Но по порядку. Погрузившись со всем благоприобретенным скарбом в фирменный поезд, я какое-то время наблюдал бездумно заоконную жизнь перрона, где уже, кстати, томились две невольные попутчицы, моложавые тетки с претензиями на вальяжность, бывшие, впрочем, старше меня от силы на десяток лет, что все равно создавало лично для меня непреодолимую разницу. Повторюсь, я наблюдал через окно прелюбопытнейшую сценку, как некая пышноволосая и волоокая брюнетка заходилась в слезах неотвратимого прощания с явным супругом, державшим на руках младенца, в окружении изрядно хмельных домочадцев.

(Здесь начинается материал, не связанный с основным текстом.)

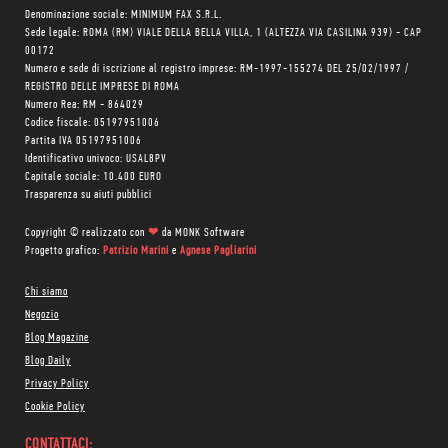
Denominazione sociale: MINIMUM FAX S.R.L.
Sede legale: ROMA (RM) VIALE DELLA BELLA VILLA, 1 (ALTEZZA VIA CASILINA 939) - CAP
00172
Numero e sede di iscrizione al registro imprese: RM-1997-155274 DEL 25/02/1997 /
REGISTRO DELLE IMPRESE DI ROMA
Numero Rea: RM - 864029
Codice fiscale: 05197951006
Partita IVA 05197951006
Identificativo univoco: USAL8PV
Capitale sociale: 10.400 EURO
Trasparenza su aiuti pubblici
Copyright © realizzato con
❤
da
MONK Software
Progetto grafico:
Patrizio Marini
e
Agnese Pagliarini
Chi siamo
Negozio
Blog Magazine
Blog Daily
Privacy Policy
Cookie Policy
CONTATTACI:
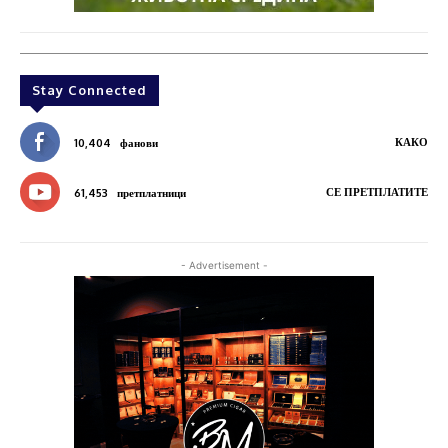
Stay Connected
КАКО
10,404
фанови
СЕ ПРЕТПЛАТИТЕ
61,453
претплатници
- Advertisement -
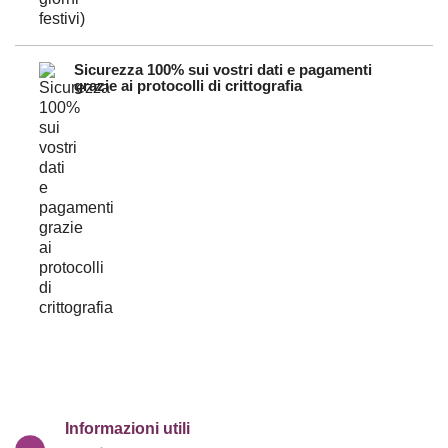
Sicurezza 100% sui vostri dati e pagamenti
grazie ai protocolli di crittografia
Informazioni utili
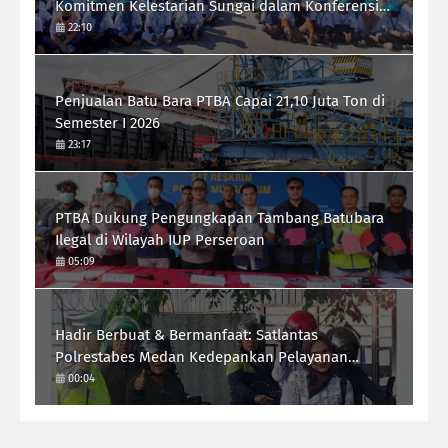
Komitmen Kelestarian Sungai dalam Konferensi
Sungai Indonesia 2026
22:10
Penjualan Batu Bara PTBA Capai 21,10 Juta Ton di
Semester I 2026
23:17
PTBA Dukung Pengungkapan Tambang Batubara
Ilegal di Wilayah IUP Perseroan
05:09
Hadir Berbuat & Bermanfaat: Satlantas
Polrestabes Medan Kedepankan Pelayanan
Humanis Demi Lalu Lintas Aman Tertib Lancar
00:04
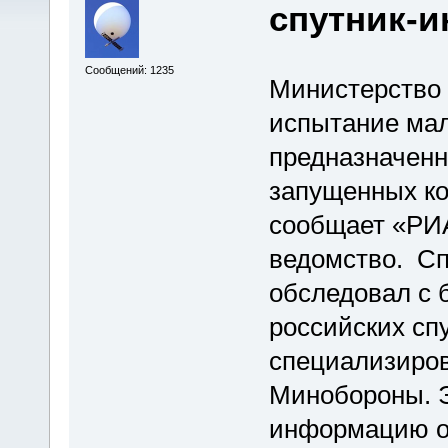
спутник-и
Сообщений: 1235
Министерство 
испытание мал
предназначенн
запущенных ко
сообщает «РИА
ведомство. Сп
обследовал с 
российских сп
специализиров
Минобороны. Э
информацию о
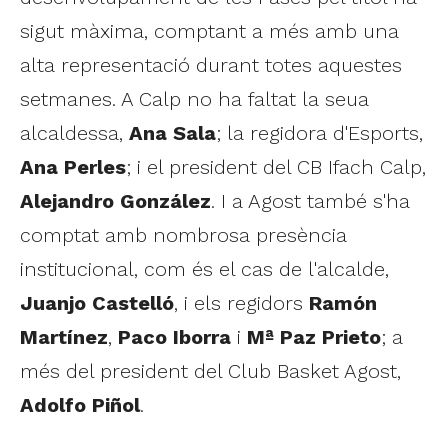
sigut màxima, comptant a més amb una
alta representació durant totes aquestes
setmanes. A Calp no ha faltat la seua
alcaldessa,
Ana Sala
; la regidora d'Esports,
Ana Perles
; i el president del CB Ifach Calp,
Alejandro González
. I a Agost també s'ha
comptat amb nombrosa presència
institucional, com és el cas de l'alcalde,
Juanjo Castelló
, i els regidors
Ramón
Martínez
,
Paco Iborra
i
Mª Paz Prieto
; a
més del president del Club Basket Agost,
Adolfo Piñol
.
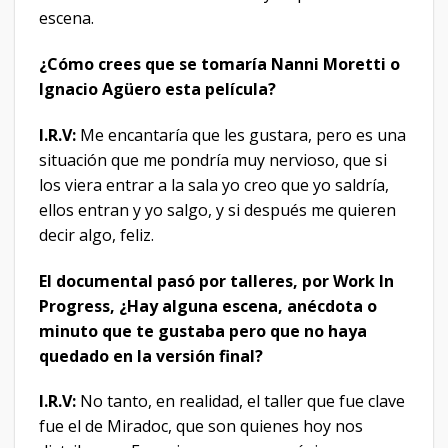
escena.
¿Cómo crees que se tomaría Nanni Moretti o
Ignacio Agüero esta película?
I.R.V:
Me encantaría que les gustara, pero es una
situación que me pondría muy nervioso, que si
los viera entrar a la sala yo creo que yo saldría,
ellos entran y yo salgo, y si después me quieren
decir algo, feliz.
El documental pasó por talleres, por Work In
Progress, ¿Hay alguna escena, anécdota o
minuto que te gustaba pero que no haya
quedado en la versión final?
I.R.V:
No tanto, en realidad, el taller que fue clave
fue el de Miradoc, que son quienes hoy nos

Меня же на этот раз никто не провожал, чем я поначалу даже гордился, но, понаблюдав за вокзальной суетой и суматохой, скис и погрузился в невоплотимые, увы, мечтания об участии в аналогичной трагикомедии расставания.
Вагон меж тем качнуло, дернуло и он, болезный, заскользил по накатанной стальной колее всеми хорошо прилаженными колесами, а в отворившуюся купейную дверь впорхнула та самая заплаканная брюнетка, вполне припудренная и причепуренная, без тени грусти, с легкой сумочкой наперевес и с пластиковым пакетом в руках.